By Andrea Iseman
Published: January 29, 2009
After 22 days, I felt a sigh of relief as Israel declared a ceasefire while Hamas announced their own.
Having been to Israel almost four years ago, I have seen first hand the conflict that is a part of the country’s culture. I enjoyed my time there so much and for some reason I felt at home. Even being surrounded by the barricades and people with guns, I felt safe. I can’t explain it, but the presence of all that war paraphernalia didn’t scare me. I was told numerous times by my tour guide that for every bombing that occurs there have been at least 15 that have been prevented; and still my love for my homeland was not deterred. But when I heard on the news in December that Israel was engaged in an allout war with Hamas, I really became concerned – the violence was a little too real for me.
I don’t have any relatives living in Israel right now, but I have family members who were involved in the Holocaust. I was immediately reminded of their experiences and even the history of violence I learned about when I visited Israel.
As a Jew living in Canada, I am not a very religious person by any means, but do celebrate the high holidays with my close family. At one point in my life, I even considered myself to be non-religious, but that all changed after going to Israel. After seeing the strong history there, I didn’t become more religious per se; I simply realized that my roots are not just in Canada.
And my ties to Israel and my Jewish heritage have only gotten stronger as the news of the conflict overseas has spread.
Speaking with my family and friends about the situation, I didn’t really know how to feel about it. I am conflicted; because I am against violence is the answer, but to a certain degree, understand Israel just trying to protect their country and their people.
The figures themselves are astounding and make the situation even more real. Over 1,300 Palestinians have been killed in the conflict, in comparison to the only 13 Israeli’s killed. More than 50,000 people in the Gaza Strip are homeless – 400,000 have been left without running water. I have been glued to my TV over the past several weeks here in Canada. As a concerned member of society, I try to stay on top of world issues. When I heard about the conflict, I was immediately reminded of my experience at the airport near Tel Aviv four years ago.
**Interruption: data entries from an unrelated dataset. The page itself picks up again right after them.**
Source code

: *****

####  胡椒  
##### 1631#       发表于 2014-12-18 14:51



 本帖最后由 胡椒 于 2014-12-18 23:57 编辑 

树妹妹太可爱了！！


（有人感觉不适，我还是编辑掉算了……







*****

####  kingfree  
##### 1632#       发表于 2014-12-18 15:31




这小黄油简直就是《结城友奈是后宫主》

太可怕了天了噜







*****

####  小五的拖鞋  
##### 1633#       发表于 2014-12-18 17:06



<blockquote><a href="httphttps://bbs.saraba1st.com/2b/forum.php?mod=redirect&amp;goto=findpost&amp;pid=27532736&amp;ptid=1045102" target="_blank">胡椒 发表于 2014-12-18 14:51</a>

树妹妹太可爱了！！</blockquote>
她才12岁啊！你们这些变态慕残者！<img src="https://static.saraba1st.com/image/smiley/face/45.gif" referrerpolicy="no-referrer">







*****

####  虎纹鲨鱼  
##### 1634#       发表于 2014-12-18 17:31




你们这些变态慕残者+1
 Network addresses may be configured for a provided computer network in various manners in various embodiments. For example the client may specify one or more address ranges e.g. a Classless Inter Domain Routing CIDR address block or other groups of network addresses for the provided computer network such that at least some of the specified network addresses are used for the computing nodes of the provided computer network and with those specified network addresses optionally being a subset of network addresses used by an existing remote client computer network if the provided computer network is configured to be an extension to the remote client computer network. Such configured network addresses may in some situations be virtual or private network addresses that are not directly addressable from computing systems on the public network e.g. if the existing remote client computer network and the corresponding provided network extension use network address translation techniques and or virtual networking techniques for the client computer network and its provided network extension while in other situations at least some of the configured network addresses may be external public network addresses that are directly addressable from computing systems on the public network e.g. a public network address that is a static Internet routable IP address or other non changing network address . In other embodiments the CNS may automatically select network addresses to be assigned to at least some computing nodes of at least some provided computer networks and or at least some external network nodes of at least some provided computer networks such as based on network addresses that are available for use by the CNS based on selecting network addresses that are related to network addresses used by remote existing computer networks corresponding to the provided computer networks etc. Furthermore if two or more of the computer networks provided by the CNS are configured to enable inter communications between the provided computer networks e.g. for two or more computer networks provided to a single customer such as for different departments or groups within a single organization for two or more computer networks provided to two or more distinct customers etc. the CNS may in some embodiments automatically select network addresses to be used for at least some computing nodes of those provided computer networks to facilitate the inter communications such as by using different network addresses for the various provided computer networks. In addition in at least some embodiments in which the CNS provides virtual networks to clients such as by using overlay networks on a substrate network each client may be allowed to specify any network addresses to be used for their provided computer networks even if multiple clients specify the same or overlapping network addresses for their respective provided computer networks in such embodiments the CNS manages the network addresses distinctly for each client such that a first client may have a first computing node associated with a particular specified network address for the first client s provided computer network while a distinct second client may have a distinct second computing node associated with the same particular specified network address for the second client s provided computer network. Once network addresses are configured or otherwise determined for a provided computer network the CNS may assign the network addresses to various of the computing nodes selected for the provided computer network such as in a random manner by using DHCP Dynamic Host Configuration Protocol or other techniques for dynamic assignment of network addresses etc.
Having no problems leaving Canada and entering Israel, I was shocked when myself and my fellow Jews were questioned heavily at the border on our way back home. I was asked questions like, “do you speak Hebrew,” which I thought pretty ridiculous and no one’s business. When I responded with an astounding “no,” the border officer was shocked and simply asked me “Why not.” I couldn’t understand why that mattered. I wondered, would I have just passed through if I responded with a ‘yes’? I still don’t understand why what language I speak matters. Did I look like I was a threat? And if so, to whom? Canada? Israel?
As for the future, I realize violence in Israel is a part of its past, present and most likely future. But I cannot say this most recent conflict has hindered my wanting to go back there again. Even so far away from it all, I am still affected in ways I probably don’t even realize. I once felt safe in Israel, but that is no longer true.